The Investigator’s letter of 15 June 2021 said that, further to information in the released records and elsewhere (as specified in her letter to the applicant), she understood the Notice to concern the application of a transfer pricing policy to transfers between the applicant and related parties. She invited the applicant’s comments in relation to whether, in such circumstances, all of the withheld records could be considered exempt under section 41(1)(a), on the basis that they contain taxpayer information relating to the applicant that is inextricably linked to taxpayer information relating to other companies. She also referred the applicant to this Office’s decision in Case No. OIC-53437-W0B0Y6 (https://www.oic.ie/decisions/company-x-and-the-office-1/index.xml), which concerned similar circumstances. That decision found section 35(1)(b) to apply to the requested records further to the provisions of section 851A of the TCA and noted that section 41(1)(a) would also be relevant. As referred to earlier, no response has been received from the applicant.
I have already explained that I cannot have regard to the applicant’s reasons for seeking the records. In the circumstances set out above, and particularly where the Notice concerns the application of a transfer pricing policy to transfers between the applicant and related parties, I am satisfied that all of the withheld records contain taxpayer information relating to the applicant and those other parties. I am also satisfied that taxpayer information relating to the applicant cannot be separated from taxpayer information relating to the other parties as contained in the records. Accordingly, I am of the view that it is not possible to provide the applicant with redacted copies of the records further to section 18 of the FOI Act. Furthermore, I accept that the third party taxpayer information may only be disclosed in accordance with section 851A of the TCA or as is otherwise provided for by any other statutory provision. Having regard to all of the foregoing, I find that section 41(1)(a) of the FOI Act applies to all of the withheld records. Section 41(1)(a) does not require the consideration of the public interest and in the circumstances, I cannot have regard to the applicant’s arguments in relation to such matters.
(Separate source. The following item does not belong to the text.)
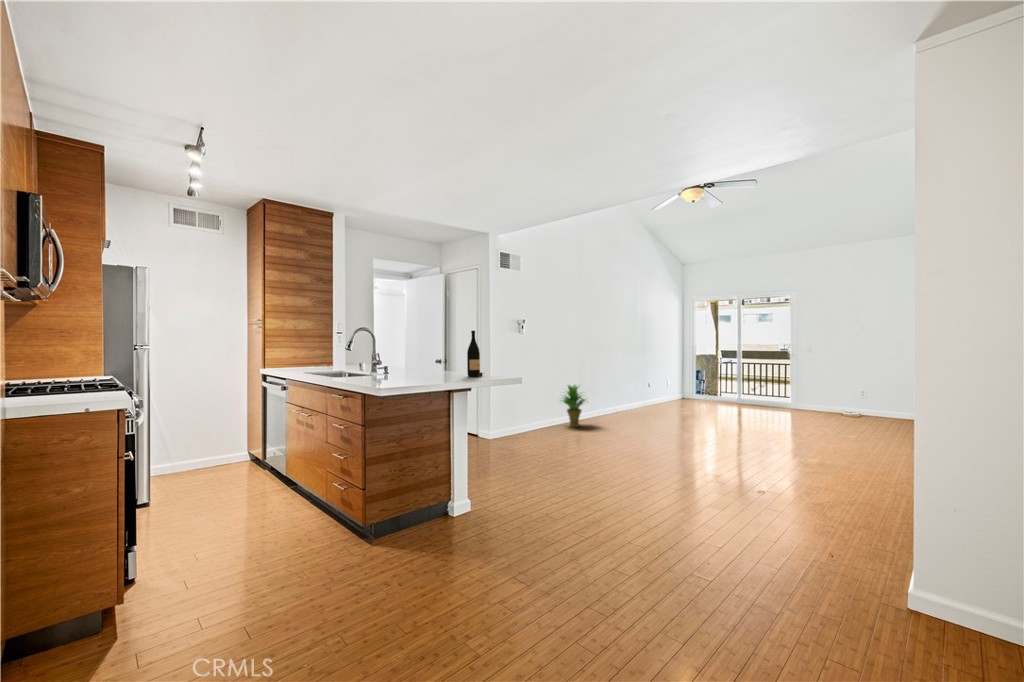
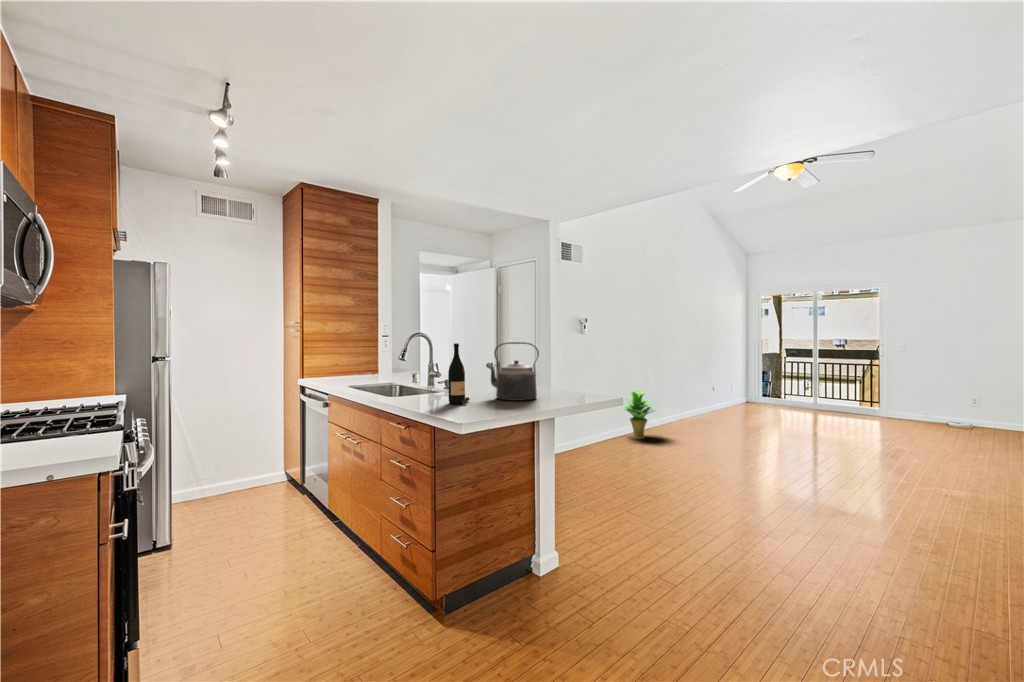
kettle: none [412,331,453,376] -> present [487,342,539,401]
wine bottle: present [467,331,482,377] -> present [448,343,469,404]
Further to the above findings, there is no need for me to consider any of the other exemptions relied on by Revenue in this case, including whether the applicant is entitled to access to copies of records sourced by Revenue from publicly available sources.
Having carried out a review under section 22(2) of the FOI Act, I hereby affirm Revenue’s decision on Appendix 2 to the applicant’s letter to Revenue of 27 September 2019 under sections 15(1)(a) and 41(1)(a) of the FOI Act.
Section 24 of the FOI Act sets out detailed provisions for an appeal to the High Court by a party to a review, or any other person affected by the decision. In summary, such an appeal, normally on a point of law, must be initiated not later than four weeks after notice of the decision was given to the person bringing the appeal.